The wife was dimly aware that there had been a time when Mrs. Panfillen had hoped to form with her an unspoken compact; each would have helped the other, that is, to "manage" Perceval; but the moment when such an alliance would have been possible had now gone for ever—even if it had ever existed. Althea would have had to have been a different woman,—older, cleverer, less scrupulous, more indifferent than she was, even now, to the man she had married, to make such a compact possible.

When about to cross Great George Street she stopped and hesitated. Why should she do this thing, why leave her house at Joan Panfillen's bidding? But Althea, even as she hesitated, knew that she would go on. She had said that she was coming, and she was not one to break lightly even a light word.

As she crossed Storey's Gate, she noticed the stationary cab of the old man who lived in Boar's Head Yard. It had been standing there when she had come in from her walk, and she felt a thrill of pity—the old man made a gallant fight against misfortune. She and Joan Panfillen were both very kind to him.

Althea told herself that this sad world is full of real trouble, and the thought made her ashamed of the feelings which she had just allowed to possess and shake her with jealous pain. And yet—yet, though many people envied her, how far from happy Althea knew herself to be, and how terribly grey her life now looked, stretching out in front of her.

As she passed into Birdcage Walk, and came close to the little iron gate which Mrs. Panfillen had told her was unlocked, she saw that a woman stood on the path of the tiny garden behind the railings.
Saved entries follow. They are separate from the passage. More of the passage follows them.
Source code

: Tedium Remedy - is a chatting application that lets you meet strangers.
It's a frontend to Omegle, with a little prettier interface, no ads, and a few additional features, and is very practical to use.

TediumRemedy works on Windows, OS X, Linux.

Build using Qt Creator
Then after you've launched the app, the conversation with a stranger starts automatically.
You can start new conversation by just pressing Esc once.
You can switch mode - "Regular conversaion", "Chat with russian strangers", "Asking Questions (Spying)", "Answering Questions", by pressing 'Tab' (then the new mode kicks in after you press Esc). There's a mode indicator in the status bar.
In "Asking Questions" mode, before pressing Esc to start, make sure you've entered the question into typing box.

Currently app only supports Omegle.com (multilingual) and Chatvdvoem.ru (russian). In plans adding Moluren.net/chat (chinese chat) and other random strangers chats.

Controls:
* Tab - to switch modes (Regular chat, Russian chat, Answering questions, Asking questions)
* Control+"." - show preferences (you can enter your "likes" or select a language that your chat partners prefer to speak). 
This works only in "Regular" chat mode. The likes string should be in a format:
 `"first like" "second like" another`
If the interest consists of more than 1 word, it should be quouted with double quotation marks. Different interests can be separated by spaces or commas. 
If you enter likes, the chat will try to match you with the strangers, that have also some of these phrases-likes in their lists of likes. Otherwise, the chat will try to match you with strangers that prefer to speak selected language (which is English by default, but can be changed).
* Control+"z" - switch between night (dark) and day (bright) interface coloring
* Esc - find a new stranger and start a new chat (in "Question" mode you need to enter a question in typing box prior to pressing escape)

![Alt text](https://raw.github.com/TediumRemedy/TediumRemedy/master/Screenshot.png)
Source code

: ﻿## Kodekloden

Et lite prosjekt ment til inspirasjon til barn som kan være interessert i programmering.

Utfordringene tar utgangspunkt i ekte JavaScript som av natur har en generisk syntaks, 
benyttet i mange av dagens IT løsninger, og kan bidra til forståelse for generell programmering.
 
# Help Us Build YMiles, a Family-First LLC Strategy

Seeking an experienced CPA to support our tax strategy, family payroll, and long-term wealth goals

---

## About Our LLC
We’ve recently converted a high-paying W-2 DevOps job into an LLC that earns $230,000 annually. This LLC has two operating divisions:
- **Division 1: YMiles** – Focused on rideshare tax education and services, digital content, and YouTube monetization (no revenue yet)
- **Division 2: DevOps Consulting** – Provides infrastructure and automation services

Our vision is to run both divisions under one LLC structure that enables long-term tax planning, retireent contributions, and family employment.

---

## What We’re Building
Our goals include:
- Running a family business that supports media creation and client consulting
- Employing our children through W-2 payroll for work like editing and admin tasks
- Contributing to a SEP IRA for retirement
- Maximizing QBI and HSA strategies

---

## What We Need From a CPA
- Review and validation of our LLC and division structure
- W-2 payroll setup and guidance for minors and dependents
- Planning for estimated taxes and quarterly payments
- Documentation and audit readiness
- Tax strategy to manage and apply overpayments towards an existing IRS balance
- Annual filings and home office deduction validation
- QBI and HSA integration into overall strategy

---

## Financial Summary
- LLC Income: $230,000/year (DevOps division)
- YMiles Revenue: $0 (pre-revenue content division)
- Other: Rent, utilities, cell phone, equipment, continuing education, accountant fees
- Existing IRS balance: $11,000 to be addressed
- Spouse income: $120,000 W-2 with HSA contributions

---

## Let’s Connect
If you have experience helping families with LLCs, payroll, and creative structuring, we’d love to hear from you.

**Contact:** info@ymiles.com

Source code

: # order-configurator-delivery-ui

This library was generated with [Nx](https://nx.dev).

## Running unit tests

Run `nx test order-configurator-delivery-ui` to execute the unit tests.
Of course it was not Joan herself; the thought that Joan, delicate, fragile as she was, would come out into the cold, foggy air was unthinkable; scarcely less strange was it to see standing there, cloakless and hatless, Joan's maid, a tall, gaunt, grey-haired woman named Bolt, who in the long ago had been nurse to the Panfillens' dead child. Scrope had told Althea the story of the brief tragedy very early in his acquaintance with her; he had spoken with strong feeling, and that although the child had been born, had lived, and had died before he himself had known Joan.

In the days when she had been Mrs. Panfillen's guest, that is before her marriage, Althea had known the maid well, known and liked her grim honesty of manner, but since Althea's marriage to Perceval Scrope there had come a change over Bolt's manner. She also had made Althea feel that she was an interloper, and now the sight of the woman standing waiting in the cold mist disturbed her.

Bolt looked as if she had been there a very long time, and yet Althea had hurried; she was even a little breathless. As she touched the gate, she saw that it swung loosely. Everything had been done to make her coming easy; how urgent must be Joan's need of her!

Althea became oppressed with a vague fear. She looked at the maid questioningly. "Is Mrs. Panfillen ill?" she asked. The other shook her head. "There's nothing ailing Mrs. Panfillen," she said in a low voice.